Background Botulinum neurotoxin type A (BoNT‐A) is well‐established for treatment of glabellar lines (GLs), and mostly formulated as powders requiring reconstitution for injection. The approved liquid formulation, ready‐to‐use (RTU) abobotulinumtoxinA was developed to ease injection procedures and prevent reconstitution errors. This multicenter, open‐label, Phase IV study evaluated GL treatment experience using RTU abobotulinumtoxinA versus powder BoNT‐A (onabotulinumtoxinA). Methods Females with experience of BoNT‐A facial treatment were randomized 2:1 to GL treatment with 50 U RTU abobotulinumtoxinA (N = 99) or 20 U powder BoNT‐A (N = 51) and followed‐up for 6 months or 1 month, respectively. Assessments included: time to prepare each product for injection (primary endpoint); investigators' experience with product preparation/reconstitution; investigators' and subjects' treatment experience; safety; and for the RTU product: aesthetic improvement of GLs; subject satisfaction. Results Compared with powder BoNT‐A, RTU abobotulinumtoxinA required statistically significantly less preparation time (mean 0:33 vs. 1:34 min: s; p < 0.0001).

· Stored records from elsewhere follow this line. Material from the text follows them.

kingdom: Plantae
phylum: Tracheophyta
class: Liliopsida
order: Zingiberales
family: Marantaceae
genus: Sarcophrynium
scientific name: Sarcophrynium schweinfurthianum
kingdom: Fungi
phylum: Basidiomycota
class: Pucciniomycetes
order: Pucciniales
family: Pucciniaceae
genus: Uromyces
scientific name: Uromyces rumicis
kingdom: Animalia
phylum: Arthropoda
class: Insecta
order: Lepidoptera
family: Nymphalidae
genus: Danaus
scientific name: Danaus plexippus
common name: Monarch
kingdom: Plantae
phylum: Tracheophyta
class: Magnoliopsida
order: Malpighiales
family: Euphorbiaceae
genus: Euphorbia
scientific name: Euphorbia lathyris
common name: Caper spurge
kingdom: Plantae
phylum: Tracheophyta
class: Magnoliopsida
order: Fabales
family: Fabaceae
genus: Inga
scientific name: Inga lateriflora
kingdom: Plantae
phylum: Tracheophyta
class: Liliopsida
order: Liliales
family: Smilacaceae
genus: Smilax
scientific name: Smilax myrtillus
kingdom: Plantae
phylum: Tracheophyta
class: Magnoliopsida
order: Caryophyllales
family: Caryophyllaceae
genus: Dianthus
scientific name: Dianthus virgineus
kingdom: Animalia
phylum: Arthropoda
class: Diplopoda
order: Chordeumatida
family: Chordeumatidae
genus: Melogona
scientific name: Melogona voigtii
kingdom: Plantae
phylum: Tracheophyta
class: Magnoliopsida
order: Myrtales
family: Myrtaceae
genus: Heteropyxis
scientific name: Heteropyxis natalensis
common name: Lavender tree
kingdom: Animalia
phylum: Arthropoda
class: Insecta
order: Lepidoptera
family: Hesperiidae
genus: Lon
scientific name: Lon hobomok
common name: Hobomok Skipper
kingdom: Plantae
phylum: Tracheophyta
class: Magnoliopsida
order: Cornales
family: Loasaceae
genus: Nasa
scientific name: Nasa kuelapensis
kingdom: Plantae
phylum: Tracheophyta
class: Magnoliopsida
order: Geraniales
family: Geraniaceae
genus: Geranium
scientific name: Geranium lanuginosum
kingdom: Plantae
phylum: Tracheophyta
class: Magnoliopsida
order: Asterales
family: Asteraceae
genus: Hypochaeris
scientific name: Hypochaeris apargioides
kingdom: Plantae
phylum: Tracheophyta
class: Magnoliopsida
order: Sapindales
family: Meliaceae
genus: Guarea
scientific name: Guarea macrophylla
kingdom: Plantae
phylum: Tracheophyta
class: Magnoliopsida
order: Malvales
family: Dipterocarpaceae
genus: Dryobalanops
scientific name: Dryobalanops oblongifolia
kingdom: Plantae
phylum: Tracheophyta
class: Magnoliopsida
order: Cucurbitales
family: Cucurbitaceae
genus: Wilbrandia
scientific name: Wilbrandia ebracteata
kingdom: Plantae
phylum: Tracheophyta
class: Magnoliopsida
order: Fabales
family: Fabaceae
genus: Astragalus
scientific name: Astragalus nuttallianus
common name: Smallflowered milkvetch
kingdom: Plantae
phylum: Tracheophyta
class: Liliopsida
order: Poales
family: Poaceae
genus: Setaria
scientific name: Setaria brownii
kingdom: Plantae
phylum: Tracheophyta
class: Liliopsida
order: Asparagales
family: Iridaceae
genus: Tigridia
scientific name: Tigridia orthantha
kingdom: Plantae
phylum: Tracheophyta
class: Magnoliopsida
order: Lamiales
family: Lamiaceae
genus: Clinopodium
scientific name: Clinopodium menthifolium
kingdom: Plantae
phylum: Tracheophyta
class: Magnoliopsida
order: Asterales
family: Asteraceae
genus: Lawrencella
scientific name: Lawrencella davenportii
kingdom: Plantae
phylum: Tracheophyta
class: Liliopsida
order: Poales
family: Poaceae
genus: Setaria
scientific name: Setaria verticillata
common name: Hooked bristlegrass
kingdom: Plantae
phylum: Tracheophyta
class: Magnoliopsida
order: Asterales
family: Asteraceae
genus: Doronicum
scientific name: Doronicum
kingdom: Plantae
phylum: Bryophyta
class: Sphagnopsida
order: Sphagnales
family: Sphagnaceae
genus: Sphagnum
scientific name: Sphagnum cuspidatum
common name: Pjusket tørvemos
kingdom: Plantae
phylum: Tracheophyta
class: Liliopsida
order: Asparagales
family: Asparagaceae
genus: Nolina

Investigators preferred RTU abobotulinumtoxinA over powder BoNT‐A (81% of treatment sessions) and found it allowed more time to communicate with subjects (97%). All investigators (100%) also found it easy‐to‐use, easy‐to‐learn, and that it fulfilled their expectations. Subjects found the RTU abobotulinumtoxinA treatment comfortable (91%), and through 6 months posttreatment, most reported satisfaction with their appearance (≥88%), looking natural (≥95%) and refreshed (≥80%). At Month 1, 99% of RTU‐treated subjects had investigator‐assessed improved aesthetic appearance in GLs, maintained in 76% at Month 6. No serious adverse events occurred. Conclusion RTU abobotulinumtoxinA for GL treatment is well‐tolerated, efficacious, shows high levels of subject satisfaction throughout 6 months, saves time, and is preferred by clinicians over powder BoNT‐A. ClinicalTrials.gov Registry NCT05277337.